Come with us on tour – October 25-November 1, Sheroes – here is a recap of pictures, videos, thoughts, places, new friends, new music and more. Sheroes Jamie Baum – flute, Reut Regev – trombone, Leni Stern – guitar, Jennifer Vincent – bass, Karina Colis – drums, Monika Herzig – piano, and honorary Hero Peter Kienle on bass and driving the van came together for five concerts at the East Coast and Midwest.
Our first stop was the McLean Project for the Arts in McLean, VA. This is a studio/ exhibit space run by a collective that features classes, exhibits, and the occasional concert. Our friends Ken Avis and Lynn Veronneau, also known as the world jazz group Veronneau, were kind enough to organize the event. The crowd was seated in a half circle in the gallery and very attentive and supportive. Reut’s daughter Liana became very inspired and created drawings that she shared with the audience.
After a long drive to Cleveland, we arrived at the Bop Stop run by the Music Settlement. I love the concept of the jazz club generating funds for the Music School. It’s also a beautiful space managed very well. In addition, local art work and local cuisine rounds out this true community endeavor. We found our groove that evening – thanks to Gabe for the invite, we’ll be back!

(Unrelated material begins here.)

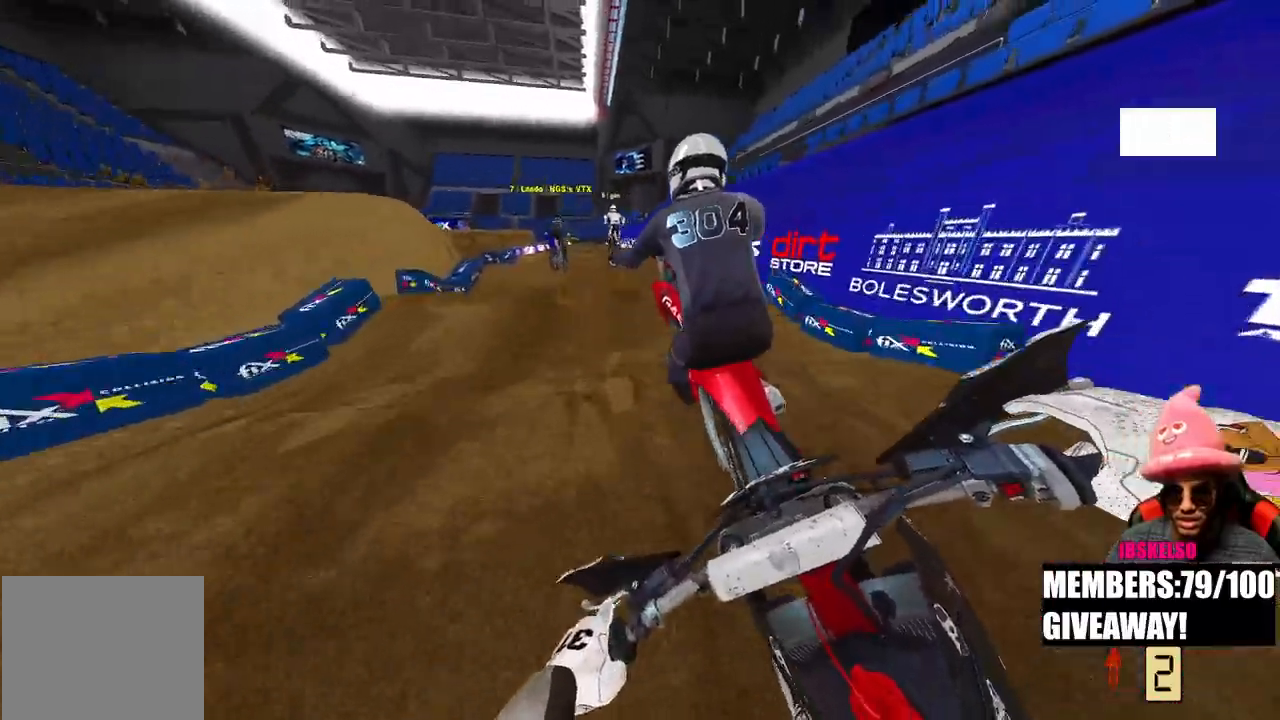
{"buttons": ["R2"], "left_stick": "center", "right_stick": "down", "events": [[283, "R1", "down"], [350, "R1", "up"], [433, "right_stick", "down"]]}
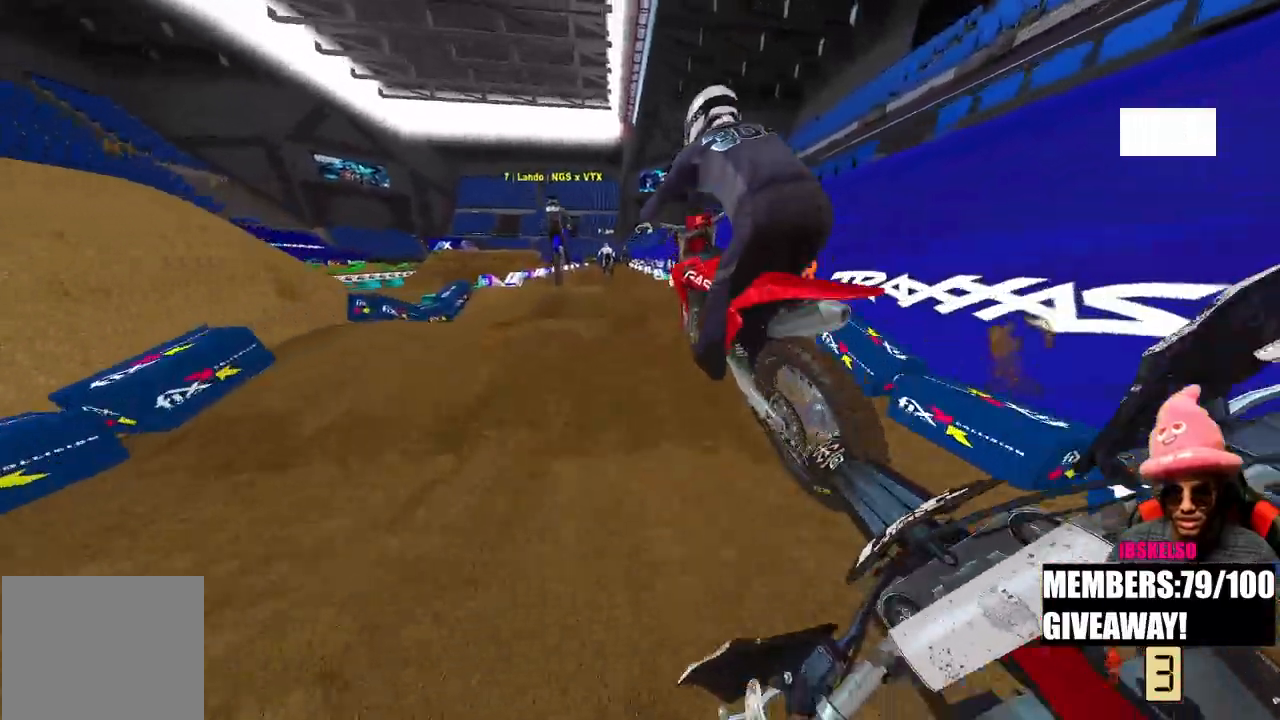
{"buttons": [], "left_stick": "center", "right_stick": "down", "events": [[83, "left_stick", "right"], [150, "R2", "up"], [283, "left_stick", "center"]]}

We stayed in an AirBnB home in Akron with a few hours rest before our evening performance at Akron’s Blu. We started with a workshop for the community and answered questions about our journey. This club is certainly to be recommended as a great listening room.
After Jamie’s flute workshop at the University of Akron, we continued to Bridgeport, WV for dinner and board courtesy of the WV Jazz Society. Eric Spelsberg, founder and president, has created a jazz scene in the area with much cultural and economic impact! And with his support we made it to Washington the next day well-rested and nourished. We had the great honor of performing in Georgetown’s legendary Blues Alley. Even though it was a Monday night, we had a nice and enthusiastic crowd and the band was on fire. A shout out to Casio for providing me with a Privia keyboard throughout the trip so we can groove on “Ain’t No Mountain High Enough”.
That night we continued to Charlottesville, VA. The Charlottesville Jazz Society is another nurturing grass roots organization that presents concerts and workshops and creates jazz audiences. The next afternoon we taught a clinic at Albermarle High School in Charlottesville. One of our main lessons is to talk about our goal of providing role models towards change. When it came to playing a blues with the band, we made sure to encourage at least as many girls to participate – it worked!
The evening concert took place at the Jefferson Memorial Church with a small but mighty crowd. The sound in the church was gorgeous and the music had developed with some very special interplay by this point. Hopefully we’ll be able to share some of the video footage soon.
For our final concert at Temple’s Performing Arts Center Series “The Rite of Swing”, we had to drive all the way from Charlottesville back to New York to return our 15-passenger van, make sure Reut’s daughter gets to trick or treat on Halloween night and then gather back in Philadelphia. The concert was recorded live by WRTI to be aired soon with interview. We were happy to welcome fellow Shero Sherrie Marricle in the audience who has paved the way for a lot of us by leading the cutting edge Big Band Diva for 25 years now.
Putting a tour like this together, managing all the daily needs, driving, food, rooms, setup is a very intense and time-consuming business. The back lights of the rental car go out which means a stop at the body shop, the venue address is wrong on the itinerary which means another half hour driving at the end of a long day and missing dinner, the air mattress is in the AirBnB can’t hold the air and we’re a bed short – problems need to be solved constantly often causing stressful situations. Economically, a tour with such a large group is a deficit endeavor for the band leader. Clubs can’t pay enough to cover fees for six, transportation, lodging, food and a day without performance eats even further into the resources. But the moments when the music comes together, when the musicians become one unit, when the compositions and arrangements touch the audiences are the reward for all the hard work. One of the audience members at Blues Alley told me about their crappy day and how the music made them feel so much better. The Charlottesville Jazz Society cooked us dinner and we shared not only the music but the food. Moments like these are special, uplifting, and healing and I wouldn’t trade anything in the world for being able to experience them. Thanks to everyone who contributed to the Sheroes 2018 Fall Tour!